D'après une enquête de La Fondation de l'entrepreneurship de 2010, plus de 200 000 dirigeants d'entreprises de 35 ans et plus désiraient céder leur entreprise d'ici à 2020 ou plus.

Le Groupe La Relève, en famille, en affaires a démarré avec 20 jeunes repreneurs qui ont d'ailleurs tous renouvelé leur inscription à la suite de la première année d'activités. L'initiative fait maintenant des petits dans la province, avec de nouveaux groupes fondés notamment dans la couronne nord et la Rive-Sud de Montréal, à Trois-Rivières et à Québec.

TROIS RÈGLES À SUIVRE

1- Bannir « papa » et « maman »

Lorsque Chanel parle de son père, elle dit François, lorsqu'elle parle de sa mère, elle dit Brigitte. Pour Edith Arseneault, c'est Claude, et Alexandre appelle son père Jean.

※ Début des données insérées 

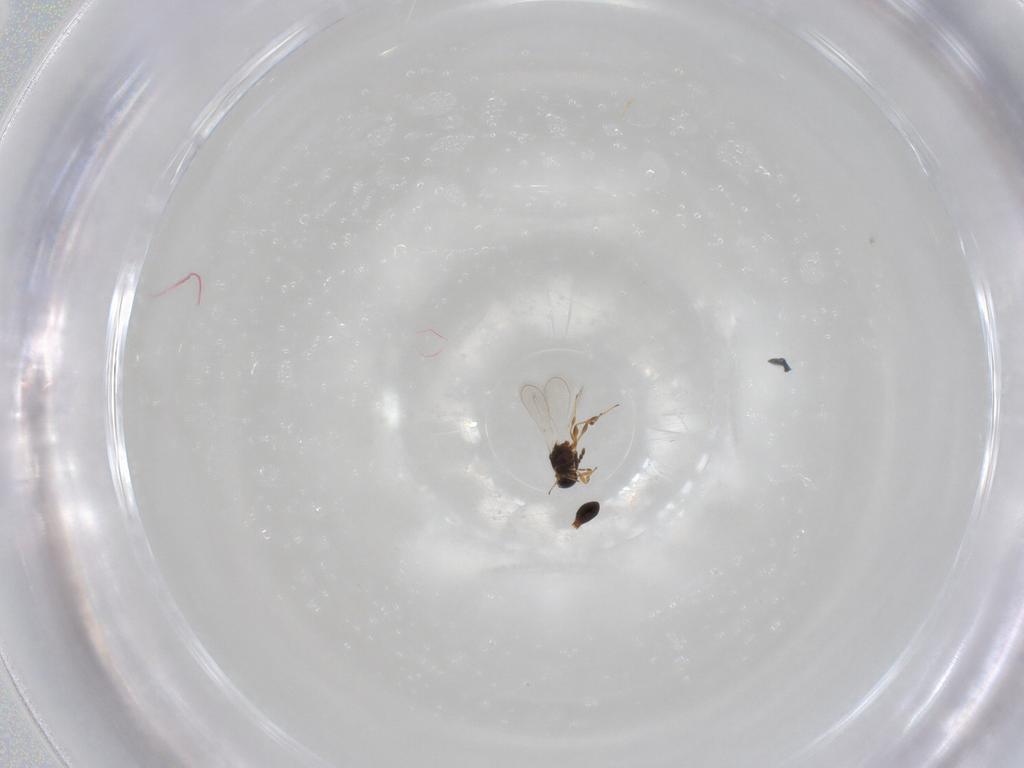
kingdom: Animalia
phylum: Arthropoda
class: Insecta
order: Hymenoptera
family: Platygastridae
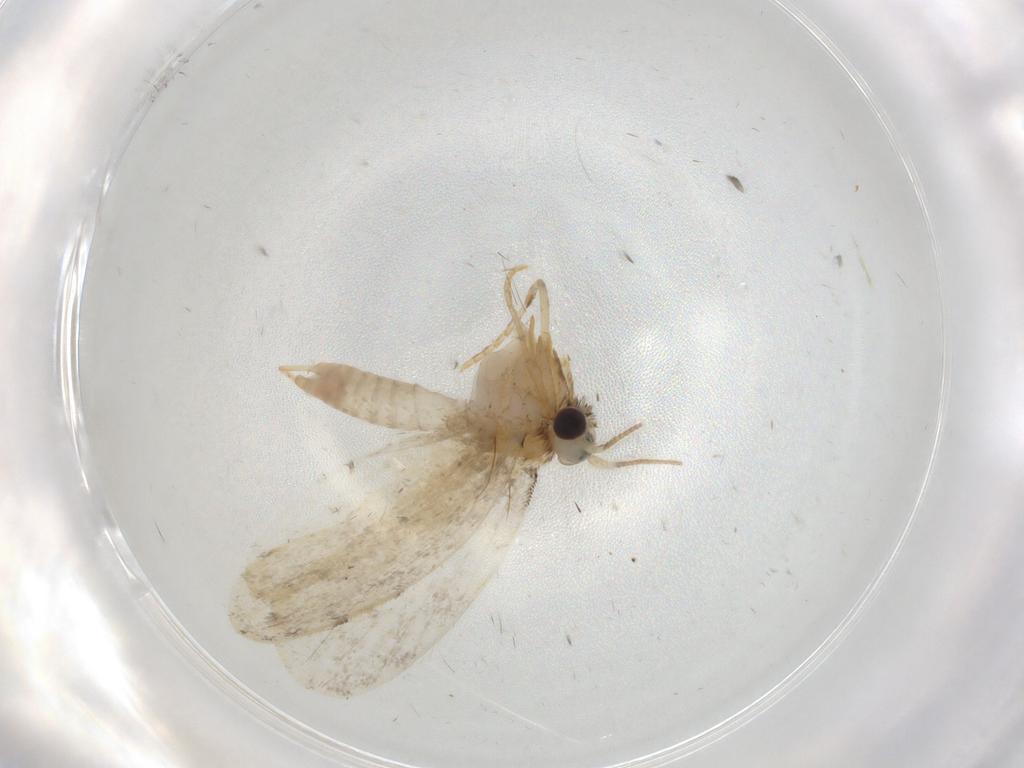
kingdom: Animalia
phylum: Arthropoda
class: Insecta
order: Lepidoptera
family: Psychidae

« Juste une fois au travail, j'ai appelé Jean "papa". Ça ne passe pas », raconte Alexandre en rigolant.

2- Commencer au bas de l'échelle

« On ne peut pas arriver dans l'entreprise familiale et commencer tout de suite à prendre des décisions, affirme Chanel. Moi, lorsque je suis arrivée au cabinet, j'étais avocate, mais je ramassais les pelures de banane de ma mère ! Il faut passer par toutes les étapes. »

Edith Arsenault a travaillé à temps partiel comme étudiante dans l'entreprise familiale. Elle a fait ses études en administration dans le but de prendre la relève, mais sans discuter de ses intentions avec sa famille. Lorsqu'elle a finalement affiché ses couleurs, elle a causé toute une surprise.

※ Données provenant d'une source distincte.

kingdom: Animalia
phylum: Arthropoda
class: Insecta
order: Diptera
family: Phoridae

« Lorsque j'ai terminé l'université, j'ai commencé à travailler au siège social, mais j'avais déjà une bonne connaissance du travail sur le plancher », raconte-t-elle.

Le père d'Alexandre tenait même à ce qu'il fasse ses preuves ailleurs avant de se joindre à l'entreprise familiale.

« J'ai travaillé à l'international dans le domaine des ressources humaines et je suis arrivé dans l'entreprise de mon père il y a six ans, au bas de l'échelle, et je crois que mon père a d'ailleurs été plus sévère envers moi qu'avec d'autres ! »

2- Faire valoir sa vision

Prendre le temps d'apprivoiser l'entreprise familiale est une bonne chose, mais vient un moment où il faut aussi y ajouter sa touche personnelle. C'est ce que réalisent les trois fondateurs du Groupe La Relève, en famille, en affaires. Chacun est d'ailleurs allé de l'avant avec des projets majeurs dans l'entreprise.

Alors que la mère de Chanel, Brigitte Gauthier, a acquis une expertise en droit matrimonial et de la famille, son père, François Alepin, se spécialise dans le franchisage. Chanel est arrivée au cabinet avec une expertise en fiscalité.

« Avec mon frère et un autre avocat, on a commencé à faire du droit fiscal », dit-elle.

Edith Arsenault amène pour sa part l'entreprise à prendre le virage du commerce en ligne et des réseaux sociaux.

Puis, grâce à son expérience acquise à l'étranger, Alexandre Raymond est arrivé dans l'entreprise familiale avec le désir d'acquérir une expertise dans le secteur de la philanthropie.

« Aujourd'hui, précise-t-il, le placement dans le domaine représente environ le tiers de nos postes. »

photo fournie par François Alepin et Jean Raymond

François Alepin, cofondateur du cabinet d’avocats Alepin Gauthier, et Jean Raymond, fondateur de Raymond recherche de cadres, croqués sur le vif lors d’un voyage en Floride pendant qu’ils laissaient à leurs enfants la chance de faire leurs preuves au bureau, tout en continuant tout de même d’assurer une présence à distance.

PHOTO HUGO-SÉBASTIEN AUBERT, LA PRESSE

Edith Arsenault, 32 ans, est cofondatrice du Groupe La Relève, en famille, en affaires. Vice-présidente de Landco Group, propriétaire notamment des boutiques Séduction et Romance, elle reprend avec son frère, Julien Arsenault, l’entreprise familiale présidée par Claude Perron.